#### [SUPPLIED MATERIAL]

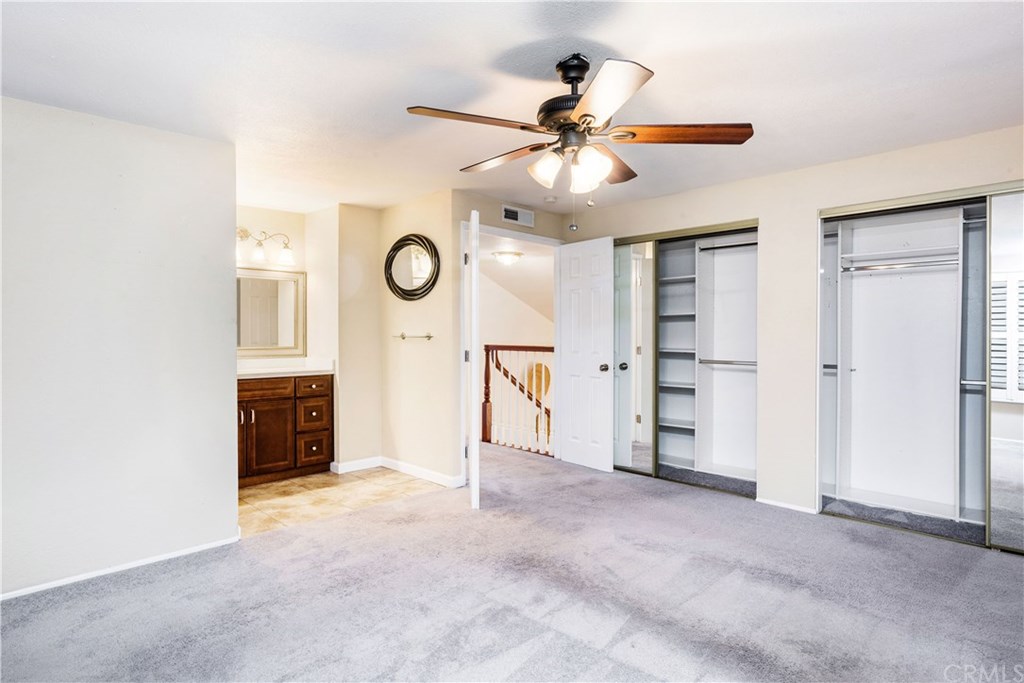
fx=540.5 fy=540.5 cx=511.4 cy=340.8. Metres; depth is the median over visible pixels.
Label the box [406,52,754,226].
ceiling fan
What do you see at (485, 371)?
stair railing
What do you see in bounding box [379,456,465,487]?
baseboard
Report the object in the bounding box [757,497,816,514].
baseboard
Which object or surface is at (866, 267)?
closet rod
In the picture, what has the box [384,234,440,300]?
round mirror
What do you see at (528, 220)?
air vent
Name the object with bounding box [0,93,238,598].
left wall
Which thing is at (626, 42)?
ceiling
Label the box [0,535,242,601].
baseboard
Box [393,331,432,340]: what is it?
towel bar
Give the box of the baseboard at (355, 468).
[331,456,382,473]
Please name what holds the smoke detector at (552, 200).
attached to the ceiling at (626, 42)
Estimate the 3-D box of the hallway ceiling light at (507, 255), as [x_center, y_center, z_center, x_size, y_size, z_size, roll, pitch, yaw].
[-0.055,-1.005,6.590,0.355,0.132,0.350,0,1,-45]
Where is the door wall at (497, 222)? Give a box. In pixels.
[450,194,565,476]
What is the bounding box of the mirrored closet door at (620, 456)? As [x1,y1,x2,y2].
[613,239,658,473]
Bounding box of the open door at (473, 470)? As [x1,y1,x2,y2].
[467,209,480,508]
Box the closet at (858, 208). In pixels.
[819,182,1023,553]
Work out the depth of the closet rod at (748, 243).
4.55 m
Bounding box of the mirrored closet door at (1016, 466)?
[986,188,1023,551]
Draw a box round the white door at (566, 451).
[557,236,614,472]
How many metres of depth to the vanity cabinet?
4.43 m
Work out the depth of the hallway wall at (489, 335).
8.06 m
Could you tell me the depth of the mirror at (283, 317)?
4.79 m
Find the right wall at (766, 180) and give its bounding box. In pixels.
[573,124,1023,531]
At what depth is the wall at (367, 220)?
4.73 m
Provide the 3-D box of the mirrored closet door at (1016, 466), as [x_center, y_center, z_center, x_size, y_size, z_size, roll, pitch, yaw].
[3.059,0.164,2.661,0.033,1.994,1.099,0,1,-45]
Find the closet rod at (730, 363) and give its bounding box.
[697,358,756,366]
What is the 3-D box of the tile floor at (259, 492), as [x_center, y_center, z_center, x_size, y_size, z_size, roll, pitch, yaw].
[-1.654,1.197,4.254,2.098,0.099,1.572,0,1,-45]
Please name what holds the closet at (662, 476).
in the right wall at (766, 180)
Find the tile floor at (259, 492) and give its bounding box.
[240,466,449,535]
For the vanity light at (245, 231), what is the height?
0.297 m
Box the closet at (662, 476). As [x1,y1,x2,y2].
[613,219,758,499]
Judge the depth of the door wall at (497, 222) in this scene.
4.29 m
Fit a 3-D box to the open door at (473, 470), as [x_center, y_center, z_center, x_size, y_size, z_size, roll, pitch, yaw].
[-0.286,0.131,4.000,0.098,2.031,0.747,0,0,-6]
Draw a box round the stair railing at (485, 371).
[481,343,552,453]
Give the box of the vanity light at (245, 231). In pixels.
[236,226,294,265]
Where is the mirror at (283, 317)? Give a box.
[237,265,305,357]
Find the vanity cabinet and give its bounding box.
[238,374,333,485]
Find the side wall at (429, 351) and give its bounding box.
[378,193,458,484]
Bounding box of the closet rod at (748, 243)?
[696,240,757,252]
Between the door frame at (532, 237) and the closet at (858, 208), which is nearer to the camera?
the closet at (858, 208)
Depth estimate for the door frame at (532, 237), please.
4.67 m
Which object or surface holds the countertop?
on the vanity cabinet
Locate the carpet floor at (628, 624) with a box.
[0,440,1023,682]
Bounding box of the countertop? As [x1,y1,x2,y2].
[236,357,333,378]
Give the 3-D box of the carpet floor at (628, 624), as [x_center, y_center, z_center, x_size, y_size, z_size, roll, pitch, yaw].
[0.220,1.214,2.780,5.428,0.098,5.751,0,1,-45]
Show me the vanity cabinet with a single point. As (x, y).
(261, 415)
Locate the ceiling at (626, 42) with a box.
[0,0,1023,214]
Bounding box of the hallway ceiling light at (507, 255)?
[491,250,523,265]
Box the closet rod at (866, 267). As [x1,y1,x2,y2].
[841,258,959,272]
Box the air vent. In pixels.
[501,204,534,226]
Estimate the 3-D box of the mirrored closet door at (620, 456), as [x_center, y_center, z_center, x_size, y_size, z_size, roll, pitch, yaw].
[0.933,0.132,4.812,0.039,1.997,0.768,0,1,-45]
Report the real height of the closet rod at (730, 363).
0.047 m
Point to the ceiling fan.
(590, 122)
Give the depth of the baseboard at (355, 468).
4.76 m
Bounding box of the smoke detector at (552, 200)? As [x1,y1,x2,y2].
[544,195,557,203]
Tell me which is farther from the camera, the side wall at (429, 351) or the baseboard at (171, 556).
the side wall at (429, 351)
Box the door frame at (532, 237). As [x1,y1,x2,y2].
[461,220,563,470]
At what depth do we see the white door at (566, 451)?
4.80 m
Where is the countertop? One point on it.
(279, 369)
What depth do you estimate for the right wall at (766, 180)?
3.74 m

#### [REQUIRED WORK]
Starting with the line that contains "At what depth do", restate every line through the end of the records above, exactly and with no other lines.

#### [RESPONSE BELOW]
At what depth do we see the white door at (566, 451)?
4.80 m
Where is the countertop? One point on it.
(279, 369)
What depth do you estimate for the right wall at (766, 180)?
3.74 m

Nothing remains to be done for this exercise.